What the task asks → Please repeat the lines of the material below exactly, starting with the one that contains "Economic Impact 2020" and ending with the last.

···

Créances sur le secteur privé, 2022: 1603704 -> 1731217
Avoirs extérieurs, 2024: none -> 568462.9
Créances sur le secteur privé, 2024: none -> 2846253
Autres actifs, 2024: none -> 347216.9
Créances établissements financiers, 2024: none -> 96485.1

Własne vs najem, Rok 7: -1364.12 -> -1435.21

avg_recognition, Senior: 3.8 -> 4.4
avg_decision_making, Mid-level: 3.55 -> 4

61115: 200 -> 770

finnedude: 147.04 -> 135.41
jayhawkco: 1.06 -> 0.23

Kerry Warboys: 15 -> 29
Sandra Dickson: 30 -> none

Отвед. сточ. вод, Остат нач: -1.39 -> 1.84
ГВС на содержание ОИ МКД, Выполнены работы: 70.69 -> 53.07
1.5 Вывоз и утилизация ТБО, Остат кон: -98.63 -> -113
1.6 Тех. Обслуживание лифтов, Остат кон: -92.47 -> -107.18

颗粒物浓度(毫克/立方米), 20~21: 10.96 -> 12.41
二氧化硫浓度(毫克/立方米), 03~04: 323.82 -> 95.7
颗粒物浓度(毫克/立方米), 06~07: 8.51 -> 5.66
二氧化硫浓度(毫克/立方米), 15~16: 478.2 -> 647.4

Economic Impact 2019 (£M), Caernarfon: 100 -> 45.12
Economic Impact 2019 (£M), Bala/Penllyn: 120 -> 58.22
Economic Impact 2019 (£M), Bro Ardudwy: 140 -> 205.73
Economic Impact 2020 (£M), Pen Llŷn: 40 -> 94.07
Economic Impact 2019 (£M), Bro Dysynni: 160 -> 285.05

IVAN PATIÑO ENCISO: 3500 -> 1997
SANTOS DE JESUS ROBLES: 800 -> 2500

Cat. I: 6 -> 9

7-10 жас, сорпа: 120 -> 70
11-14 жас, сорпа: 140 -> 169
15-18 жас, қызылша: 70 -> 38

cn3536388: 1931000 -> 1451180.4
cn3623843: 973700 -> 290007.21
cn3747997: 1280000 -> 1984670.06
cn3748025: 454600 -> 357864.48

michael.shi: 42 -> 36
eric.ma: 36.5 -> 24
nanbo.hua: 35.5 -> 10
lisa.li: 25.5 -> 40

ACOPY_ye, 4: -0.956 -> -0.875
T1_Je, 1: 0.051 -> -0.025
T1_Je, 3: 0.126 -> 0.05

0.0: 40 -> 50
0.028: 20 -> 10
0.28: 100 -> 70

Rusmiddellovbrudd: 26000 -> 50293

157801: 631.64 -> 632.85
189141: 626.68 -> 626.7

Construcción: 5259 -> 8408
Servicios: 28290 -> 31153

···

Answer for this exercise →
Economic Impact 2020 (£M), Pen Llŷn: 40 -> 94.07
Economic Impact 2019 (£M), Bro Dysynni: 160 -> 285.05

IVAN PATIÑO ENCISO: 3500 -> 1997
SANTOS DE JESUS ROBLES: 800 -> 2500

Cat. I: 6 -> 9

7-10 жас, сорпа: 120 -> 70
11-14 жас, сорпа: 140 -> 169
15-18 жас, қызылша: 70 -> 38

cn3536388: 1931000 -> 1451180.4
cn3623843: 973700 -> 290007.21
cn3747997: 1280000 -> 1984670.06
cn3748025: 454600 -> 357864.48

michael.shi: 42 -> 36
eric.ma: 36.5 -> 24
nanbo.hua: 35.5 -> 10
lisa.li: 25.5 -> 40

ACOPY_ye, 4: -0.956 -> -0.875
T1_Je, 1: 0.051 -> -0.025
T1_Je, 3: 0.126 -> 0.05

0.0: 40 -> 50
0.028: 20 -> 10
0.28: 100 -> 70

Rusmiddellovbrudd: 26000 -> 50293

157801: 631.64 -> 632.85
189141: 626.68 -> 626.7

Construcción: 5259 -> 8408
Servicios: 28290 -> 31153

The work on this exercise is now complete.